İçine çöken basamaklar
3- Başkentin merkezinde yoğun olarak kullanılan merdivenler içinde, yurttaşları en çok zorlayan bir diğer yer ise Zafer Çarşısı’nın bulunduğu avluda, Sakarya Caddesi’ne giden yol için iniş ve çıkışlarda kullanılan merdivenlerden. Basamak sayısı diğerlerine göre oldukça fazla olan bu merdivenlerdeki basamakların, dar olması nedeniyle adım atarken zorlanılması, zemininin oldukça kaygan olması, içine çökmesi ve uçlarının aşınması, yer yer de kırılması yurttaşları zor durumda bırakıyor.
4- Karanfil Sokak, Ankaralıların yoğun şekilde kullandığı bir başka alan. Burada da Gökdelen yanından sokağa girişte, Karanfil Pasajı’nın olduğu kısımdaki merdivenler, oldukça yıpranmış durumda. Metro giriş - çıkış noktalarından birinin de burada bulunması nedeniyle yaya trafiği oldukça yoğun olan sokağın girişindeki merdivenlerden, özellikle akşam saatlerinde yararlanmak oldukça güçleşiyor. Çünkü yer yer kırılan merdivenlerden inip çıkmanın zorluğuna kalabalık de eklenince yurttaşlar sıkıntı çekiyor.
Yayalar zor durumda kalıyor
Şehir Plancıları Odası (ŞPO) Ankara Şubesi Başkanı Erdal Kurttaş da kent merkezindeki merdivenlerin bakımsızlığının önemli bir sorun olduğuna dikkat çekerek, “Basamakların yenilenmesi, temizliği, bakımı yapılmıyor.
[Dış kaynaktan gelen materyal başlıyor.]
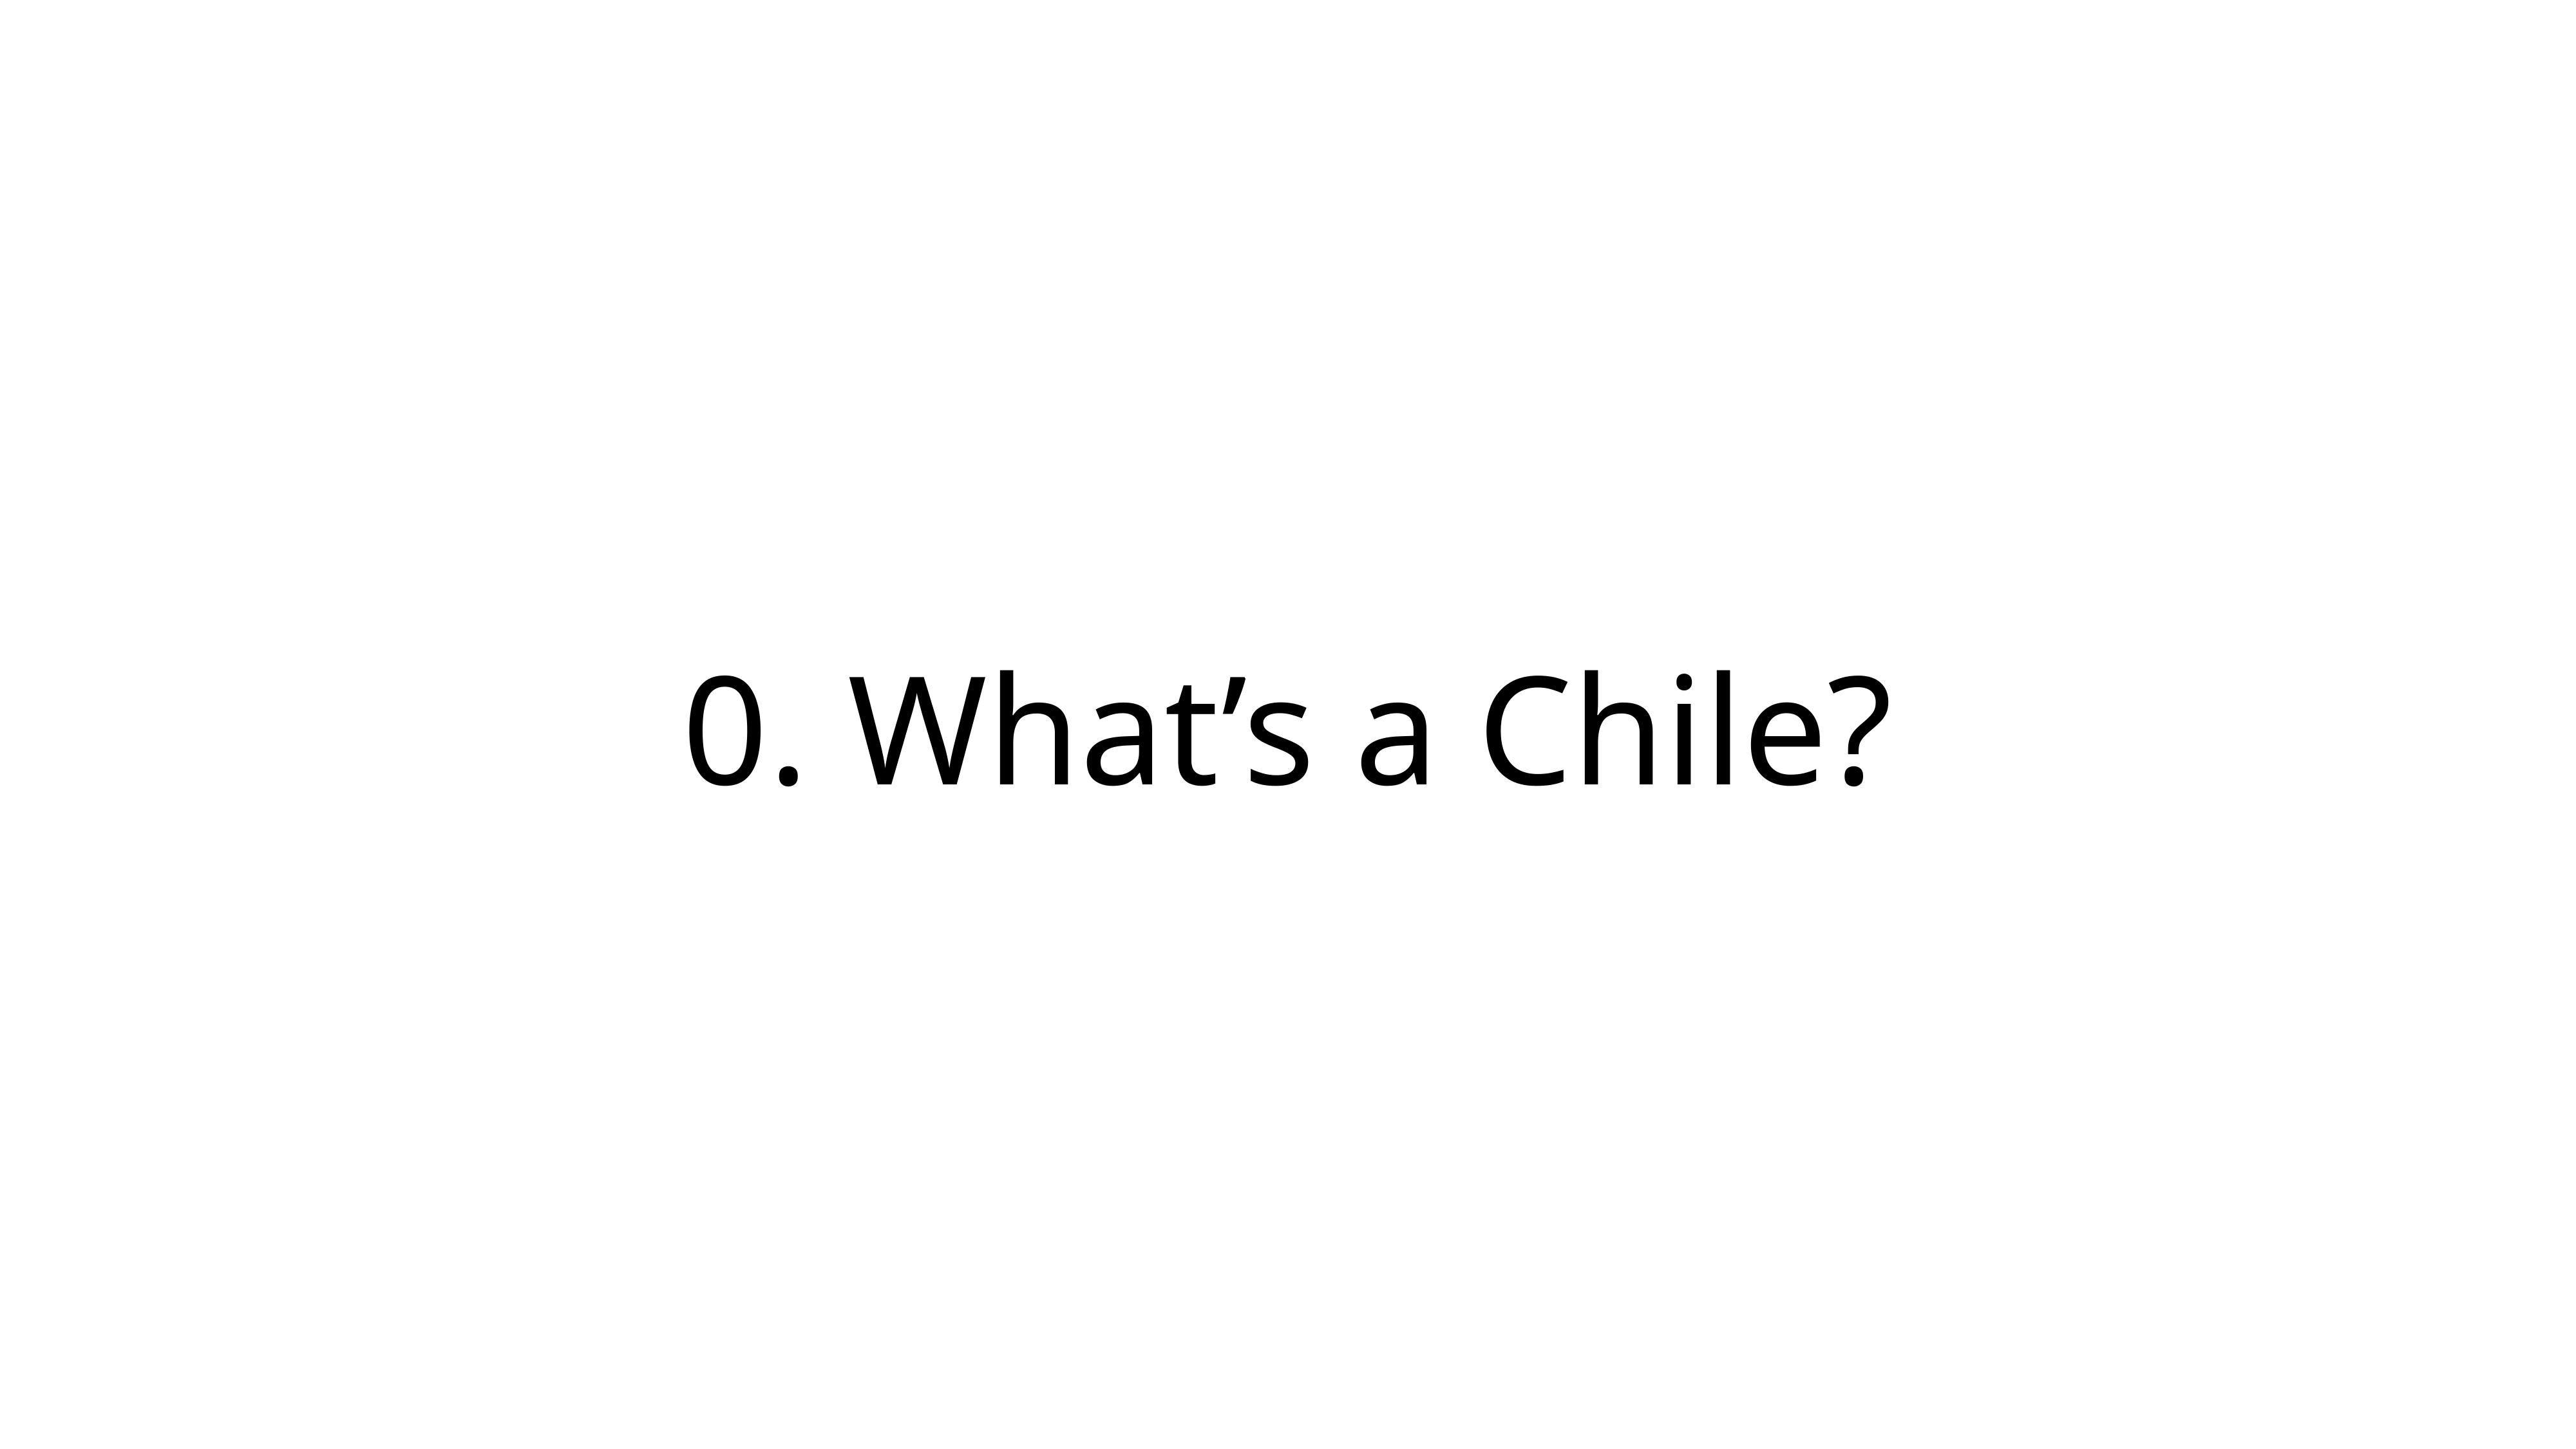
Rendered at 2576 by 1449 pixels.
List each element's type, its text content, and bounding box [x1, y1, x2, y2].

title 0. What’s a Chile? [187, 478, 2389, 971]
Merdivenlerin basamak genişlikleri ve yükseklikleri de şehircilik standartlarına uymuyor; tamamen baştan savma yöntemlerle, bilimsellik dikkate alınmadan inşa edilmiş” dedi. Kurttaş, çağdaş kentlerde merdivenlerin mümkün olduğunca azaltıldığını, insanların yolları rahat kullanmasının hedeflendiğini ancak Ankara’da tersi bir durumun söz konusu olduğunu anlatarak, şunları kaydetti:
“Kentler düzenlenirken, her yaştan insan ve bedensel açıdan engeli bulananlar mutlaka dikkate alınır. Merdivenler özellikle bu kişilerin yaşamını zorlaştırır. Ama biz üstgeçitler yaparak, merdiven sayısını artırıyoruz. Üstelik bir de bunlara bakmıyoruz. Bugün kent merkezi kaderine terkedilmiş durumda. Gerek merdivenlerin bakımsızlığı gerekse diğer sıkıntılar ise yayaya son derece olumsuz yansıyor. Yayalar gerçekten çok zor durumda kalıyor. Özellikle çocuklar, hamileler, yaşlılar, özürlüler hiç düşünülmüyor. Ama kent yöneticileri, makam arabalarıyla ve çevrelerinde koruma ordusuyla dolaştıkları için yaya olmayı bilmiyorlar, dolayısıyla yayaların çektiği sıkıntıları da bilmiyorlar. Arabayla kentin içinden fırtına gibi gelip geçince, her şey yolunda, tıkır tıkır işliyor zannediyorlar; yurttaşların yaşadığı sıkıntıları bilmiyorlar.”